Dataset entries
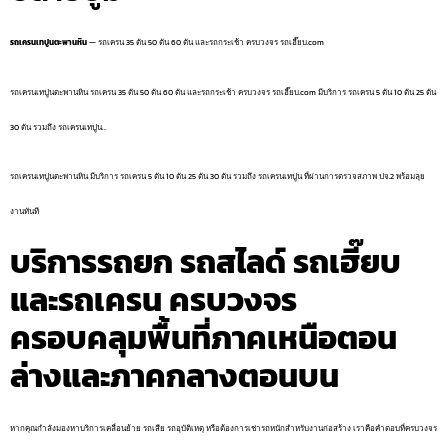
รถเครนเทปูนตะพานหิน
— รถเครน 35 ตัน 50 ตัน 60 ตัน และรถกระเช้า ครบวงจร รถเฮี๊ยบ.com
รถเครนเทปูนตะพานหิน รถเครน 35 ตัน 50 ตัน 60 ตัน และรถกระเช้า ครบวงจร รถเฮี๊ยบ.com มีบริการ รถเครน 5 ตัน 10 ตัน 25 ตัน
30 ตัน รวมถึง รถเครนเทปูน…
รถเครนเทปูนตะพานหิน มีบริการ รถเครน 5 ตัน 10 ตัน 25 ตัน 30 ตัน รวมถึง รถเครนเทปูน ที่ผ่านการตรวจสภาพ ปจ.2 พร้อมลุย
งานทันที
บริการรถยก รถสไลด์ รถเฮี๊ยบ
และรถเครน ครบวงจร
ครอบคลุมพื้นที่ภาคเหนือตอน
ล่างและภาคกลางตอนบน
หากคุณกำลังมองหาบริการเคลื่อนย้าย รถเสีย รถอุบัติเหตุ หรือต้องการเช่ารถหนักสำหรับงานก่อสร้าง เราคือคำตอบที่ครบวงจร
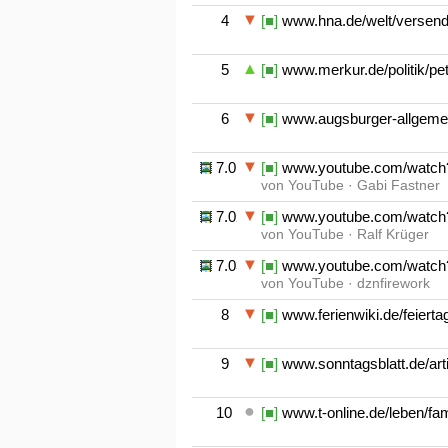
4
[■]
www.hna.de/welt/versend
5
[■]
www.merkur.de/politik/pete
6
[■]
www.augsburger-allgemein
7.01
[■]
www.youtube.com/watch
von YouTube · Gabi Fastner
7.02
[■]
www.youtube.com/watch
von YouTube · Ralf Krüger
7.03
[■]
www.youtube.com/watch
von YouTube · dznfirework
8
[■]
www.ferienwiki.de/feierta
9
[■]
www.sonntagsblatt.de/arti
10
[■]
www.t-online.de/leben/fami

---

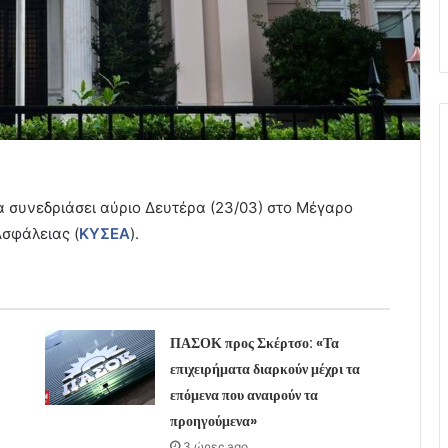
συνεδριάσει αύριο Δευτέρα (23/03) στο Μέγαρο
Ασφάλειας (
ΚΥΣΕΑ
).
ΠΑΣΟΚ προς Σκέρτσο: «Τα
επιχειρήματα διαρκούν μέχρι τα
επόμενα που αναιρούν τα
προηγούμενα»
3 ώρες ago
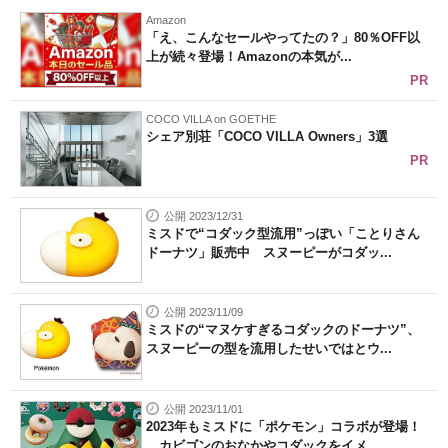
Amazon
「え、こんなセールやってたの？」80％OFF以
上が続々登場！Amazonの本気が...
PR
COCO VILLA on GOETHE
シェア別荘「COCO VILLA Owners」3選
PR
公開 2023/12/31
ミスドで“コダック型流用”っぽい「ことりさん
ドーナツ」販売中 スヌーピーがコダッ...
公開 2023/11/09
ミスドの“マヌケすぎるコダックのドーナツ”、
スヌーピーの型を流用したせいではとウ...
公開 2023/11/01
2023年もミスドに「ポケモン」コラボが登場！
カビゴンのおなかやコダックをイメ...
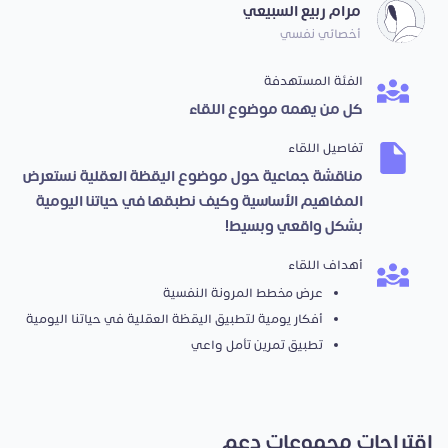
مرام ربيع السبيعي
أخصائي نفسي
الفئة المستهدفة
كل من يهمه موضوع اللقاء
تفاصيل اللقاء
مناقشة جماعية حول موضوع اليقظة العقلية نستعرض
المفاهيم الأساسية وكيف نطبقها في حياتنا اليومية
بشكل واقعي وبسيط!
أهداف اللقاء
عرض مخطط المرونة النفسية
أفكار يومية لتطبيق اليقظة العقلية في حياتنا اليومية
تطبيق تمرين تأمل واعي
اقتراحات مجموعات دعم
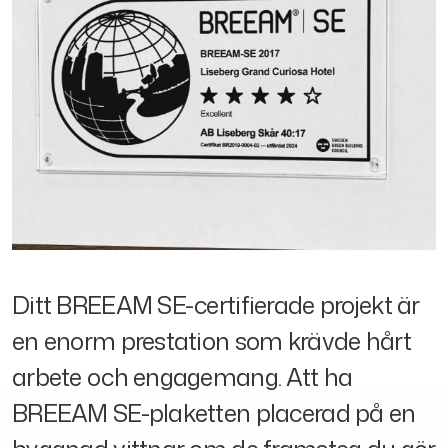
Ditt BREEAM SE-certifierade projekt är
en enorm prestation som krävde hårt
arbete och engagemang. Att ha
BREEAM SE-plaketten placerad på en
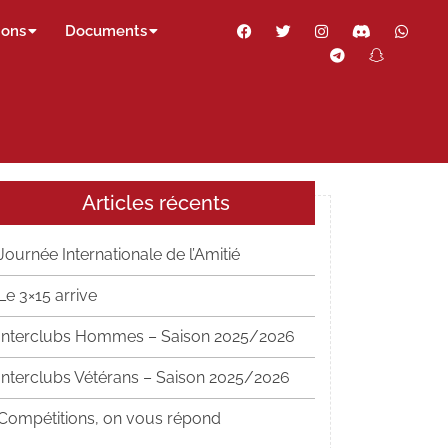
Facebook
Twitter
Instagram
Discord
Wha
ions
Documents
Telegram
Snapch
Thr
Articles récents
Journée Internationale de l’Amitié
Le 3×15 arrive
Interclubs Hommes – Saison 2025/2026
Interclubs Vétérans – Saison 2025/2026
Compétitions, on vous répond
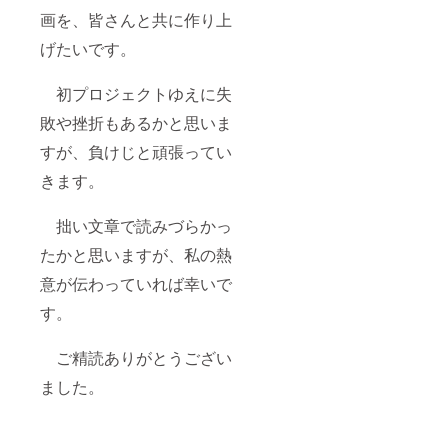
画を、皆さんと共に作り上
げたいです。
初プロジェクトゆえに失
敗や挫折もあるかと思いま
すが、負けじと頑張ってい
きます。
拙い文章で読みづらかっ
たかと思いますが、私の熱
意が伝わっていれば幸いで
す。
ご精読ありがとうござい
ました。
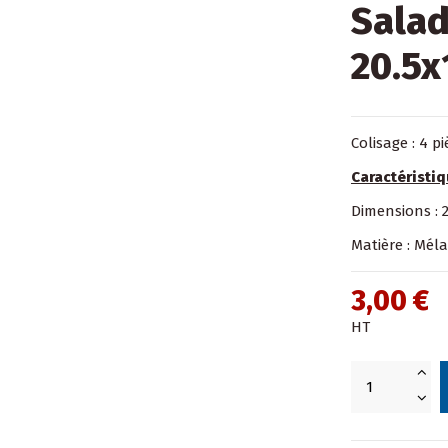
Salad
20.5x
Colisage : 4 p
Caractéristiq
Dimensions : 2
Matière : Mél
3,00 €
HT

* [TO DO]
The required output is the stretch of entries above from the line containing "von YouTube · Ralf Krüger" through the line containing "www.t-online.de/leben/fami", reproduced exactly.

* [ANSWER TO THIS TASK]
von YouTube · Ralf Krüger
7.03
[■]
www.youtube.com/watch
von YouTube · dznfirework
8
[■]
www.ferienwiki.de/feierta
9
[■]
www.sonntagsblatt.de/arti
10
[■]
www.t-online.de/leben/fami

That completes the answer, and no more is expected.